Eating at 'the world's best restaurant'


This article was also published in the Financial Times.

At 11.30 pm, Mads Kleppe, the Norwegian sommelier at Noma, Copenhagen, currently the world's most talked about restaurant, clinked one of the many empty wine bottles he had expertly served and eventually silenced our party of 14 in their private dining room. Before dessert, he wanted to take us on a kitchen tour.

But as with so much at Noma, what we subsequently experienced was deeply unusual. The initial kitchen we walked through was relatively quiet but in the spacious second room, once used for events but due to house their R & D kitchen next year, half a dozen chefs were still hard at work.

Three were standing around a table cracking and nibbing beech nuts, part of a dish we had been served with four different varieties of old Scandinavian grains and a watercress emulsion.

In the corner, facing a computer and surrounded by paper, was Victor Wågmann, a Swedish chef in charge of dealing with produce and Noma's unpredictable working relationship with over 50 different suppliers. He was deep in conversation with sous-chef Sam Miller, from Nottingham, England, who has already worked at several top restaurants across Europe. They were earnestly discussing the recent hot weather, and the impact it would have on their suppliers and therefore future menus.

In front of us stood an American, Matt Orlando, executive head chef and second in command to René Redzepi, who had opened Noma in 2003. When Orlando had been explaining the fourth course of our eleven-course dinner – carrots that had been left in the ground over the winter so that the sugar content breaks down to concentrate the flavour, then roasted and served with sorrel and a sauce from Swedish black truffles – he had also explained his peripatetic career path.

'Six years ago I was working for Heston Blumenthal at The Fat Duck in Bray, England, and my room-mate was Danish. Redzepi came to see Heston and we all went out for a drink afterwards. That's what brought me here the first time. Then Thomas Keller persuaded me to go to New York as senior sous-chef at Per Se before I came back here. I am now married to a Dane so I don't think I'll be leaving.'

What distinguishes Noma from any of the world's leading restaurants I have been lucky enough to eat in is not just its location, right by the water's edge, but also that it occupies the ground and first floor of a distinguished 18th-century warehouse built for the processing of salt, cod and whale meat that were then such important commodities. The former pub that is home to today's Fat Duck is older but does not have such views.

By this stage I had learnt that Noma employs 65 and serves no more than 70 customers a day plus the private room it opens two to three nights a week, so I knew that profitability would be slim. But I immediately reached for my notebook when Orlando confided to us that last year Noma recorded a profit of just 80,000 Danish Krone, or £10,000, having paid off their far-sighted investors.

Money is not what drives these chefs, certainly not the many interns or stagiaires that apply to Noma every day for work experience. Handling these is also part of Orlando's duties (there are currently 22 in his in-tray) and while he is full of admiration for anyone prepared to work for nothing in a city as expensive as Copenhagen, he makes sure that none leaves without experiencing their distinctive foraging trips.

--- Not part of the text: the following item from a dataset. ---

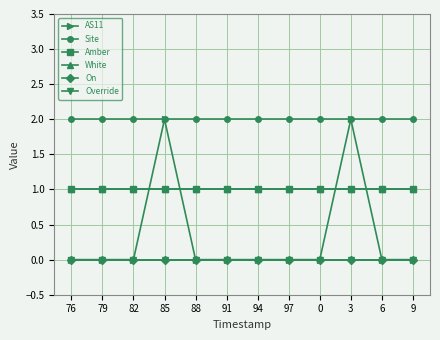

Between which two adjacent categories do Amber and AS11 first intersect?

82 and 85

These trips – to land owned by farmers that they know, public beaches, the area surrounding one particular castle, and another close to several lakes – always involve a chef and several stagiaires, who will leave not just with a knowledge of what Denmark has to offer but also what invariably lies neglected under their noses back home. Orlando continued, 'The last time I went back to California I went hiking in the hills around San Diego and I couldn't believe the abundance of herbs and flowers that I hadn't previously been paying any attention to.'

These wild ingredients appeared throughout our meal together with something more mundane, the most moreish warm bread served with goats' milk butter, which any baker anywhere would have been proud of. As with any animated, food-obsessed group, there were quibbles, most notably about the absence of protein in all but two dishes, but most were remarkable.

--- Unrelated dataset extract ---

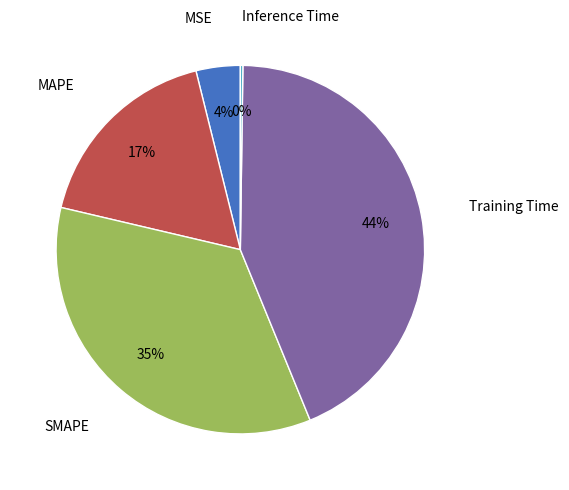

To the nearest percent, what portion does MSE represent?

4%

Most impressive in my opinion was a combination of a cold razor clam, buttermilk and horseradish; the finest slices of last season's chestnuts arranged vertically in a bowl with cress and diced walnuts underneath; the sight of 14 chefs walking into the room each carrying a heavy, smooth rock on which was splayed a grilled langoustine with a dipping sauce; and a dish of six different vegetables each pickled in a different brine, served with wild flowers and a pork sauce. This was served by a French waiter, who confessed, 'You would never see a dish like this in a restaurant in France. That's why I'm here.'

Those who work at Noma are encouraged to engage fully with customers and did seem more like members of a sect than anything else, so attuned are they to the credo and principles of the restaurant, as though they were under what could be described as 'the Noma coma'.

But in spreading his culinary principles so widely, in teaching so many to look at the wild ingredients Nature makes available so regularly but we have ignored for so long, Redzepi is doing us all a great favour. Noma could exist only in Copenhagen but those who have passed through its kitchens may soon bring its principles to a restaurant near you.